Written by Tori Levy, CAS Communications Intern

 Anne Kalomiris 2018

 (Anne Kalomiris, Clinical Psychology Graduate Student conducting research study)

 

Anne Kalomiris is currently a graduate student at Miami University and the recipient of the NRSA award. She is researching how anxiety emerges in children, and is focusing on the parenting behaviors that might lead to an increased and decreased risk for anxiety.

“I’m interested in how anxiety symptoms can emerge through parent-child interactions throughout infancy, toddlerhood, and preschool,” Kalomiris said.

Kalomiris is curious what environmental factors may influence child development.  Her research has been under the mentorship of Dr. Elizabeth Kiel, who is an Associate Professor in the psychology department.

“I think it is important to also investigate the biological aspects of development because this nicely complements other psychological measures that may be considered more subjective,” Kalomiris said.

When Kalomiris was an undergrad, she was involved in physiological research. She used cardiovascular equipment and measured hormone concentrations, but she wasn’t necessarily looking at the questions she is looking at now.

“It was in graduate school that I was able to blend in my interest in development, physiology, and psychopathology.”

In her research, she looks at parent behaviors that may lead to an increased risk for child anxiety, such as overprotective behaviors or being overly comforting. She also looks at appropriately supportive parenting behaviors that encourage independence, which can have the opposite effect and decrease a child’s anxiety risk.

However, children differ in how susceptible they are to these parenting behaviors. A way to measure this susceptibility is to look at a child’s physiological reactivity. This can include the child’s concentration of hormones, cardiovascular reactivity, neurological functioning, and temperament. When a child is more physiologically reactive, they are going to feel things in the environment more intensely.

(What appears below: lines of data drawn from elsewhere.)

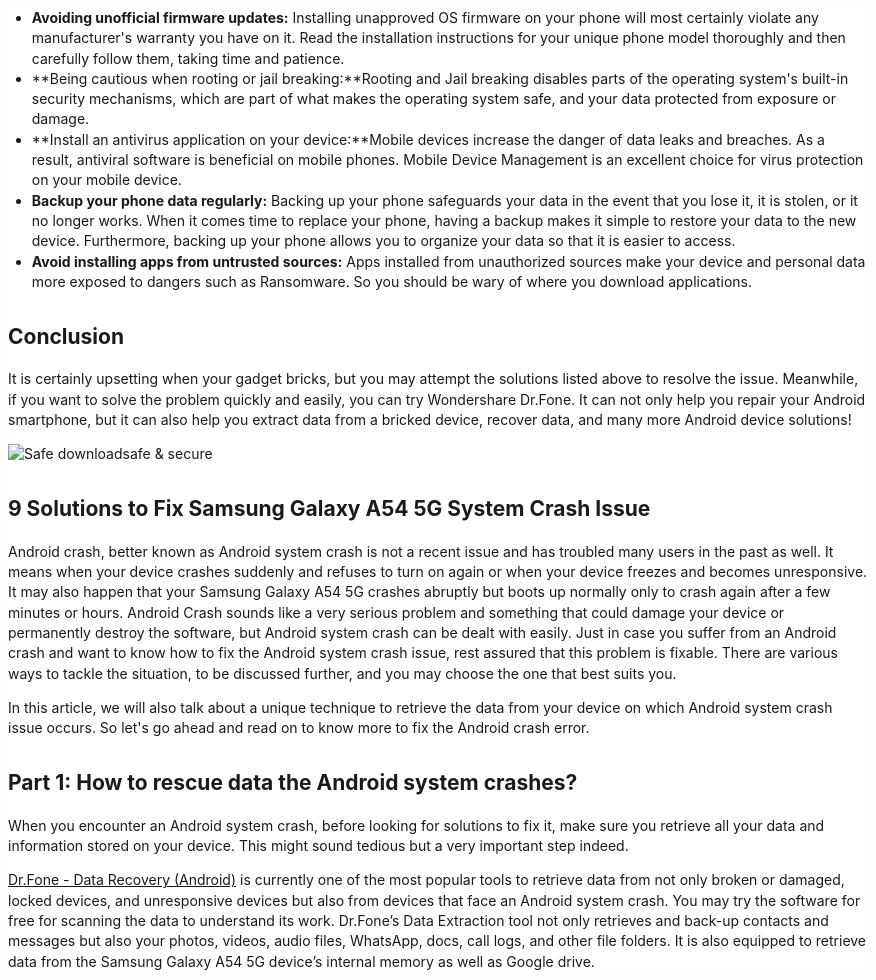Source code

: - **Avoiding unofficial firmware updates:** Installing unapproved OS firmware on your phone will most certainly violate any manufacturer's warranty you have on it. Read the installation instructions for your unique phone model thoroughly and then carefully follow them, taking time and patience.
- **Being cautious when rooting or jail breaking:**Rooting and Jail breaking disables parts of the operating system's built-in security mechanisms, which are part of what makes the operating system safe, and your data protected from exposure or damage.
- **Install an antivirus application on your device:**Mobile devices increase the danger of data leaks and breaches. As a result, antiviral software is beneficial on mobile phones. Mobile Device Management is an excellent choice for virus protection on your mobile device.
- **Backup your phone data regularly:** Backing up your phone safeguards your data in the event that you lose it, it is stolen, or it no longer works. When it comes time to replace your phone, having a backup makes it simple to restore your data to the new device. Furthermore, backing up your phone allows you to organize your data so that it is easier to access.
- **Avoid installing apps from untrusted sources:** Apps installed from unauthorized sources make your device and personal data more exposed to dangers such as Ransomware. So you should be wary of where you download applications.

## Conclusion

It is certainly upsetting when your gadget bricks, but you may attempt the solutions listed above to resolve the issue. Meanwhile, if you want to solve the problem quickly and easily, you can try Wondershare Dr.Fone. It can not only help you repair your Android smartphone, but it can also help you extract data from a bricked device, recover data, and many more Android device solutions!

![Safe download](https://images.wondershare.com/drfone/article/2022/05/security.svg)safe & secure

## 9 Solutions to Fix Samsung Galaxy A54 5G System Crash Issue

Android crash, better known as Android system crash is not a recent issue and has troubled many users in the past as well. It means when your device crashes suddenly and refuses to turn on again or when your device freezes and becomes unresponsive. It may also happen that your Samsung Galaxy A54 5G crashes abruptly but boots up normally only to crash again after a few minutes or hours. Android Crash sounds like a very serious problem and something that could damage your device or permanently destroy the software, but Android system crash can be dealt with easily. Just in case you suffer from an Android crash and want to know how to fix the Android system crash issue, rest assured that this problem is fixable. There are various ways to tackle the situation, to be discussed further, and you may choose the one that best suits you.

In this article, we will also talk about a unique technique to retrieve the data from your device on which Android system crash issue occurs. So let's go ahead and read on to know more to fix the Android crash error.

## Part 1: How to rescue data the Android system crashes?

When you encounter an Android system crash, before looking for solutions to fix it, make sure you retrieve all your data and information stored on your device. This might sound tedious but a very important step indeed.

[Dr.Fone - Data Recovery (Android)](https://drfone.wondershare.com/android-data-recovery.html) is currently one of the most popular tools to retrieve data from not only broken or damaged, locked devices, and unresponsive devices but also from devices that face an Android system crash. You may try the software for free for scanning the data to understand its work. Dr.Fone’s Data Extraction tool not only retrieves and back-up contacts and messages but also your photos, videos, audio files, WhatsApp, docs, call logs, and other file folders. It is also equipped to retrieve data from the Samsung Galaxy A54 5G device’s internal memory as well as Google drive.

“I’m looking at how physiological reactivity in the child moderates the relation between the parenting environment and a neurological marker of anxiety, which is essentially a blip the brain gives off when you make a mistake. This neurological signal is amplified in people with anxiety,” said Kalomiris.

To conduct her research, she brings moms and their children into the lab and has them participate in novel activities,  such as interacting with a friendly clown, observing a puppet show, or being approached by a remote-controlled spider. The mom is instructed to act as she normally would, and Kalomiris measures how the mom responds to the child in these situations. Three years later, the child returns to the lab and their neurological activity is measured using electroencephalography (EEG).

For Kalomiris, it’s important to identify and target those parenting behaviors that increase child anxiety risk to reduce the impact of anxiety across the lifespan.

Parents may benefit from  psychoeducation about the parenting behaviors that can increase child anxiety risk. That way, these parenting behaviors can be replaced with more adaptive parenting behaviors to decrease risk for anxiety across the lifespan.

In the future, Kalomiris is hoping to obtain a research position in a university or an academic medical center, where she can continue her research and mentor future students of her own.